LGBTQ Youth Organizing from 1965 to 1995 in the United States
This article is authored by Eric Denby, from the 2019-20 cohort of the LGBTQ Research Fellowship program at the One Institute.
One of the most understudied aspects of recent LGBTQ history is the impact and importance of youth organizing. From Gay Youth in New York to San Francisco’s Vanguard, there are numerous examples of lesbian and gay youth activism; however, most of the existing scholarship focuses on college groups, organizations affiliated with other liberation or radical movements, and national organizations like the Gay Liberation Front, all of whom typically denied access to youth for fear of being labeled sexual predators or the common thought that sexual adolescent behavior was still inchoate. However, none of the existing scholarship adequately centers lesbian and gay youth within the larger narrative of LGBT rights. Instead, treating these youth as either secondary actors in the overall struggle or ignored their contributions entirely.

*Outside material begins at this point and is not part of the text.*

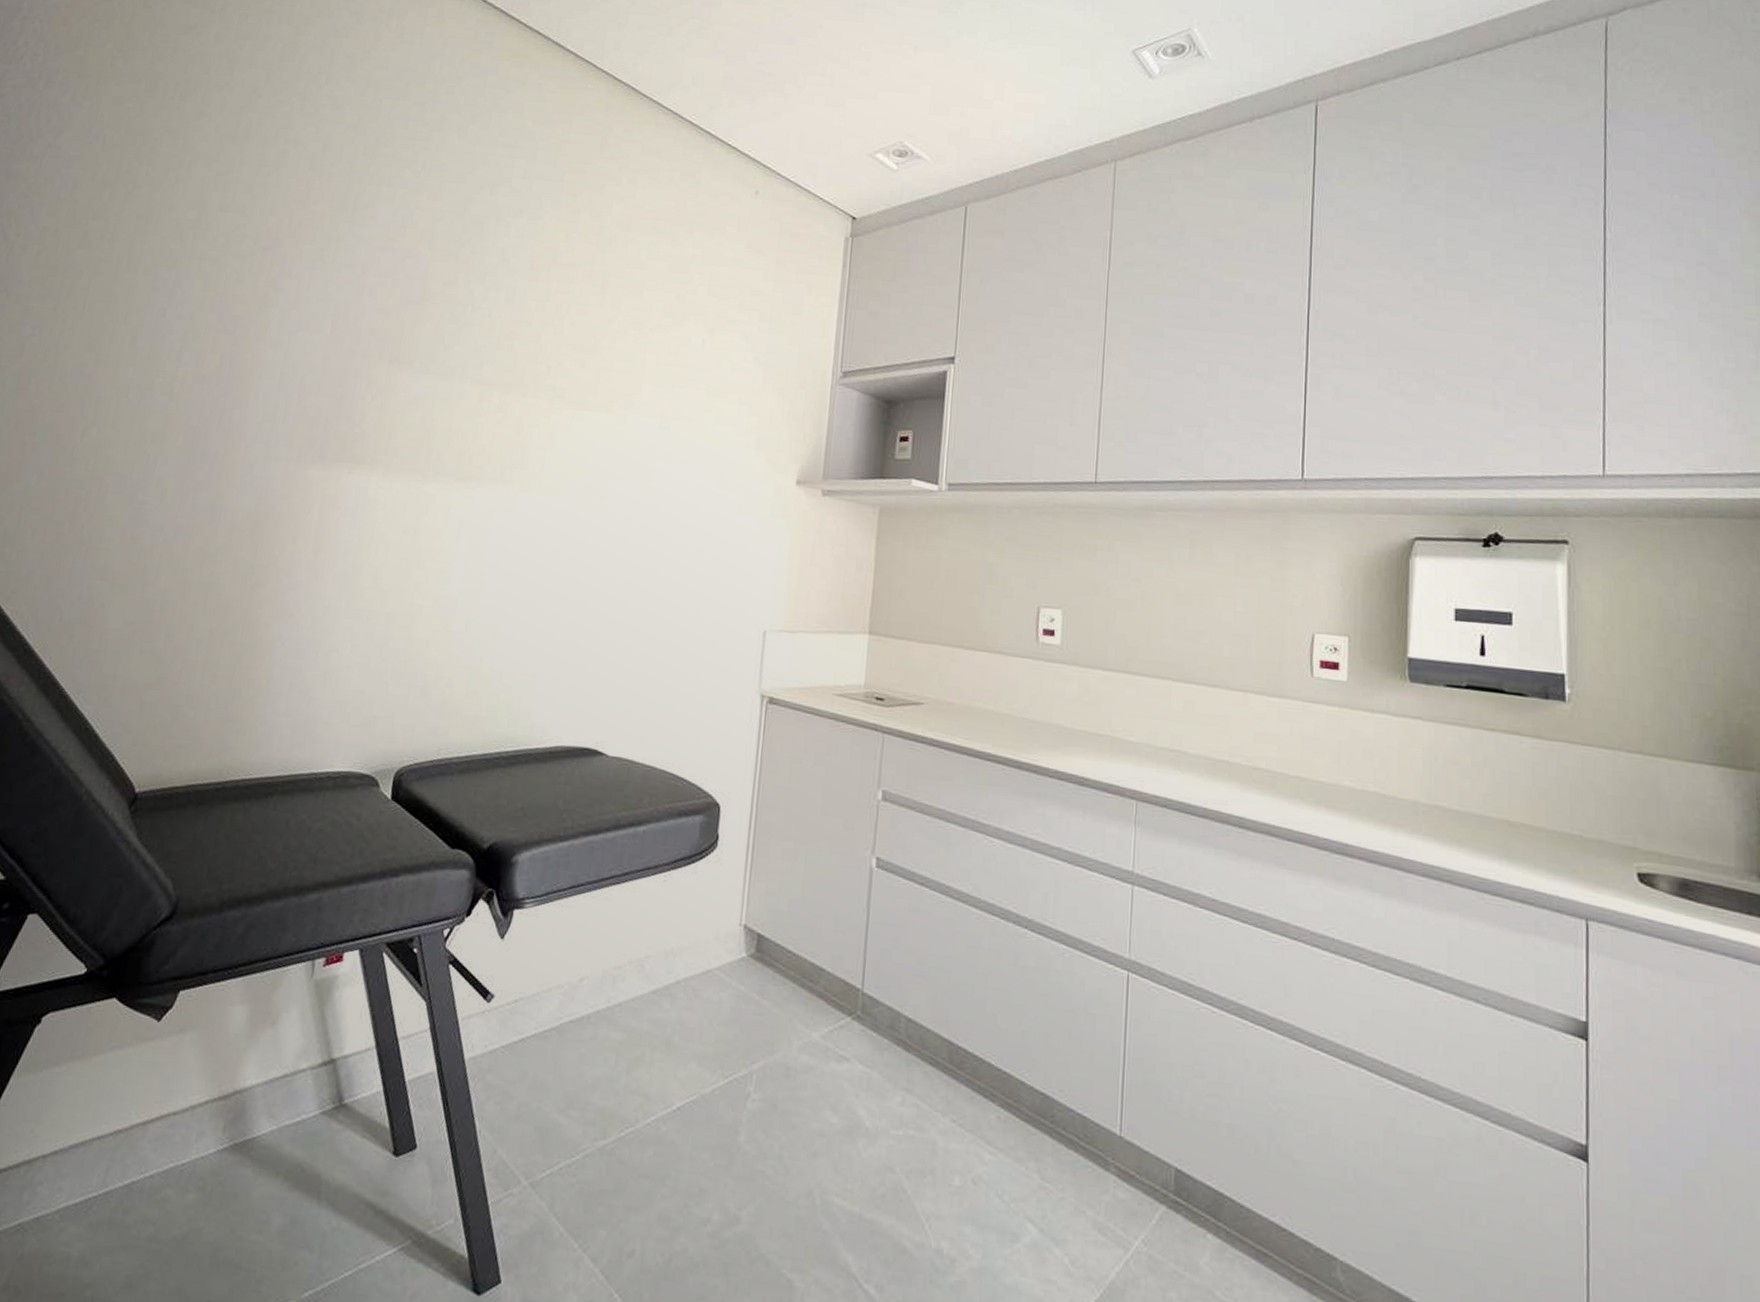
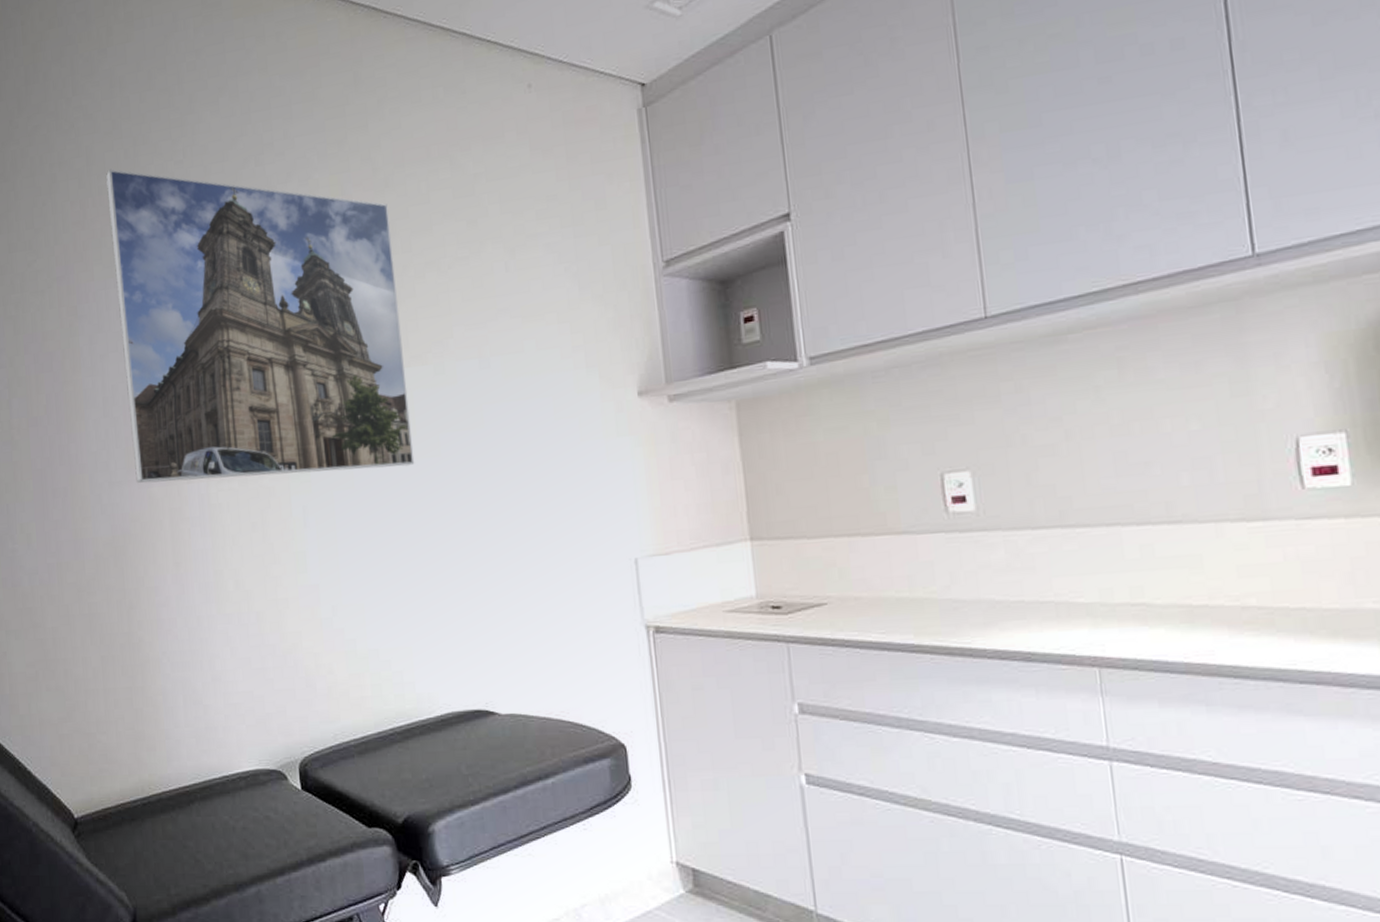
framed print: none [294,160,607,503] -> present [106,169,415,483]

My dissertation seeks to remedy this gap by exploring gay and lesbian youth groups between 1965 and 1985, roughly from the height of homophile organizations through the peak of the HIV/AIDS epidemic. I am interested in how LGBT youth were excluded from the larger emergent gay and lesbian social movements of the post-World War II era and how they created their own spaces, chosen families, and organizations to combat disenfranchisement from their schools, government, and communities. ONE Archives at the USC Libraries is integral to uncovering the silent voices of LGBTQ youth in post-World War II United States. While many collections are useful for my research, I focused on two main themes within the available papers: youth led efforts to navigate a hostile society and those all-important community center, school programs, and other services provided by the community and/or government institutions. The Project 10 Collection is one such example. Founded in 1986 by Dr. Virginia Uribe, Project 10 was an intervention program aimed at providing counseling for LGBTQ youth in the Los Angeles Unified School District. The collection highlights include foundational documents to understanding the organization and objectives of the program as well as media reaction to its existence.
Another key discovery were the papers related to Gay Youth of Los Angeles. Shortly after the Stonewall Rebellion and the creation of the Gay Activists Alliance in New York, a splinter “caucus” of gay youth was formed. This organization – Gay Youth of New York – began a concerted and sustained effort to aid other youths across the nation in creating their own advocacy groups. This collection not only provides an insight into Gay Youth LA, but also how they interacted with other youth groups across the states.
Other collections highlighted themes regarding age of consent issues, the reaction of communities to gay youth, and the plight of LGBT youth homelessness.
Image Credits
Top image: A flyer from Project 10, c. 1989. Los Angeles, CA. Project 10 collection, ONE Archives at the USC Libraries.
Eric Denby is Ph.D. candidate at the University of Illinois – Urbana/Champaign with a focus on 20th century LGBTQ Youth rights. His masters thesis (completed in May of 2015 at Western Michigan University) is titled “Fighting for Inclusion: The Origins of Gay Liberation at the University of Michigan,” which explores the ways in which a gay and lesbian community sought to create institutional acceptance in the early 1970s.
Eric is interested in how LGBTQ youth have constructed identities and navigated queer spaces in response to oppression, repression, and marginalization, and the acts of resistance that they actively engaged in, both individually and collectively. His upcoming dissertation will explore the activism and resistance of LGBTQ high school students during the post-World War II period, with an emphasis on the various ways they were excluded from social, cultural, and political spaces.
Prior to pursuing his college education, Eric held a variety of positions in marketing, communications, public relations, and sales. The majority of his career was spent in the music industry, mainly as an in-house talent buyer for national and regional entertainment.